§ Exercise details:
Among the records below, one line contains "X152130000Y-135380000D01*"; copy that line and all that follow it, exactly as written.

Image and design file data:
----------

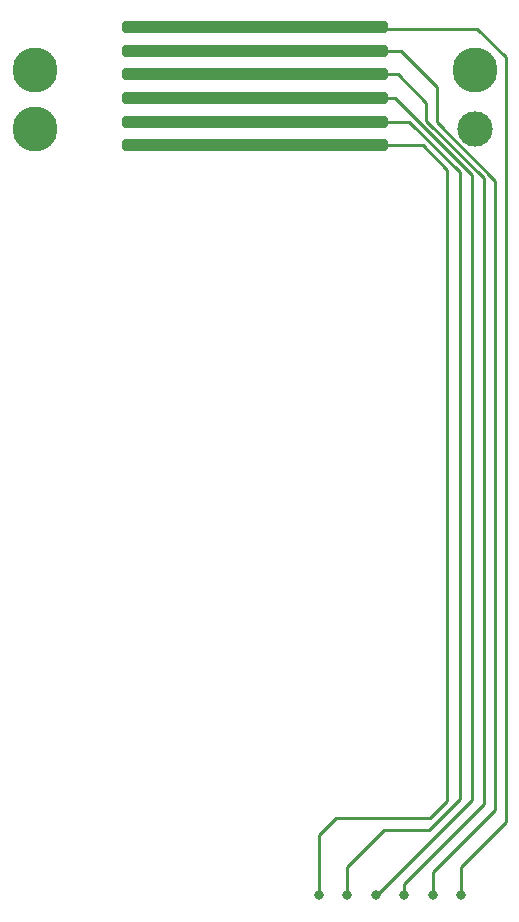
<source format=gtl>
G04 #@! TF.GenerationSoftware,KiCad,Pcbnew,7.0.7*
G04 #@! TF.CreationDate,2024-12-02T13:56:48+01:00*
G04 #@! TF.ProjectId,Finger_FSR_V1_length,46696e67-6572-45f4-9653-525f56315f6c,rev?*
G04 #@! TF.SameCoordinates,Original*
G04 #@! TF.FileFunction,Copper,L1,Top*
G04 #@! TF.FilePolarity,Positive*
%FSLAX46Y46*%
G04 Gerber Fmt 4.6, Leading zero omitted, Abs format (unit mm)*
G04 Created by KiCad (PCBNEW 7.0.7) date 2024-12-02 13:56:48*
%MOMM*%
%LPD*%
G01*
G04 APERTURE LIST*
G04 Aperture macros list*
%AMRoundRect*
0 Rectangle with rounded corners*
0 $1 Rounding radius*
0 $2 $3 $4 $5 $6 $7 $8 $9 X,Y pos of 4 corners*
0 Add a 4 corners polygon primitive as box body*
4,1,4,$2,$3,$4,$5,$6,$7,$8,$9,$2,$3,0*
0 Add four circle primitives for the rounded corners*
1,1,$1+$1,$2,$3*
1,1,$1+$1,$4,$5*
1,1,$1+$1,$6,$7*
1,1,$1+$1,$8,$9*
0 Add four rect primitives between the rounded corners*
20,1,$1+$1,$2,$3,$4,$5,0*
20,1,$1+$1,$4,$5,$6,$7,0*
20,1,$1+$1,$6,$7,$8,$9,0*
20,1,$1+$1,$8,$9,$2,$3,0*%
G04 Aperture macros list end*
G04 #@! TA.AperFunction,SMDPad,CuDef*
%ADD10RoundRect,0.250000X-11.000000X-0.250000X11.000000X-0.250000X11.000000X0.250000X-11.000000X0.250000X0*%
G04 #@! TD*
G04 #@! TA.AperFunction,ComponentPad*
%ADD11C,3.000000*%
G04 #@! TD*
G04 #@! TA.AperFunction,ComponentPad*
%ADD12C,3.800000*%
G04 #@! TD*
G04 #@! TA.AperFunction,ViaPad*
%ADD13C,0.800000*%
G04 #@! TD*
G04 #@! TA.AperFunction,Conductor*
%ADD14C,0.250000*%
G04 #@! TD*
G04 APERTURE END LIST*
D10*
X134800000Y-74000000D03*
X134800000Y-76000000D03*
X134800000Y-72000000D03*
D11*
X153450000Y-78650000D03*
D12*
X153450000Y-73650000D03*
D10*
X134800000Y-80000000D03*
D12*
X116150000Y-73650000D03*
D10*
X134800000Y-70000000D03*
X134800000Y-78000000D03*
D12*
X116150000Y-78650000D03*
D13*
X152246152Y-143500000D03*
X149838460Y-143500000D03*
X147430768Y-143500000D03*
X145023076Y-143500000D03*
X142615384Y-143500000D03*
X140207692Y-143500000D03*
D14*
X153630000Y-70130000D02*
X134930000Y-70130000D01*
X156025000Y-72525000D02*
X153630000Y-70130000D01*
X156025000Y-137285000D02*
X156025000Y-72525000D01*
X152246152Y-143500000D02*
X152246152Y-141063848D01*
X134930000Y-70130000D02*
X134800000Y-70000000D01*
X152246152Y-141063848D02*
X156025000Y-137285000D01*
X150190000Y-75030000D02*
X150190000Y-78060000D01*
X150190000Y-78060000D02*
X155120000Y-82990000D01*
X155120000Y-136240000D02*
X149838460Y-141521540D01*
X149838460Y-141521540D02*
X149838460Y-143500000D01*
X155120000Y-82990000D02*
X155120000Y-136240000D01*
X147160000Y-72000000D02*
X150190000Y-75030000D01*
X134800000Y-72000000D02*
X147160000Y-72000000D01*
X149310000Y-77960000D02*
X149310000Y-76430000D01*
X154160000Y-135780000D02*
X154160000Y-82810000D01*
X147430768Y-143500000D02*
X147430768Y-142509232D01*
X146880000Y-74000000D02*
X134800000Y-74000000D01*
X149310000Y-76430000D02*
X146880000Y-74000000D01*
X154160000Y-82810000D02*
X149310000Y-77960000D01*
X147430768Y-142509232D02*
X154160000Y-135780000D01*
X145110000Y-143500000D02*
X153160000Y-135450000D01*
X153160000Y-135450000D02*
X153160000Y-82550000D01*
X145023076Y-143500000D02*
X145110000Y-143500000D01*
X153160000Y-82550000D02*
X146610000Y-76000000D01*
X146610000Y-76000000D02*
X134800000Y-76000000D01*
X152130000Y-135380000D02*
X152130000Y-82270000D01*
X147860000Y-78000000D02*
X134800000Y-78000000D01*
X149530000Y-137980000D02*
X152130000Y-135380000D01*
X142615384Y-141074616D02*
X145710000Y-137980000D01*
X145710000Y-137980000D02*
X149530000Y-137980000D01*
X152130000Y-82270000D02*
X147860000Y-78000000D01*
X142615384Y-143500000D02*
X142615384Y-141074616D01*
X140207692Y-143500000D02*
X140207692Y-138422308D01*
X141640000Y-136990000D02*
X149580000Y-136990000D01*
X151080000Y-82053838D02*
X149026162Y-80000000D01*
X149580000Y-136990000D02*
X151080000Y-135490000D01*
X151080000Y-135490000D02*
X151080000Y-82053838D01*
X140207692Y-138422308D02*
X141640000Y-136990000D01*
X149026162Y-80000000D02*
X134800000Y-80000000D01*
M02*

</source>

----------

§ Written solution:
X152130000Y-135380000D01*
X142615384Y-141074616D02*
X145710000Y-137980000D01*
X145710000Y-137980000D02*
X149530000Y-137980000D01*
X152130000Y-82270000D02*
X147860000Y-78000000D01*
X142615384Y-143500000D02*
X142615384Y-141074616D01*
X140207692Y-143500000D02*
X140207692Y-138422308D01*
X141640000Y-136990000D02*
X149580000Y-136990000D01*
X151080000Y-82053838D02*
X149026162Y-80000000D01*
X149580000Y-136990000D02*
X151080000Y-135490000D01*
X151080000Y-135490000D02*
X151080000Y-82053838D01*
X140207692Y-138422308D02*
X141640000Y-136990000D01*
X149026162Y-80000000D02*
X134800000Y-80000000D01*
M02*

</source>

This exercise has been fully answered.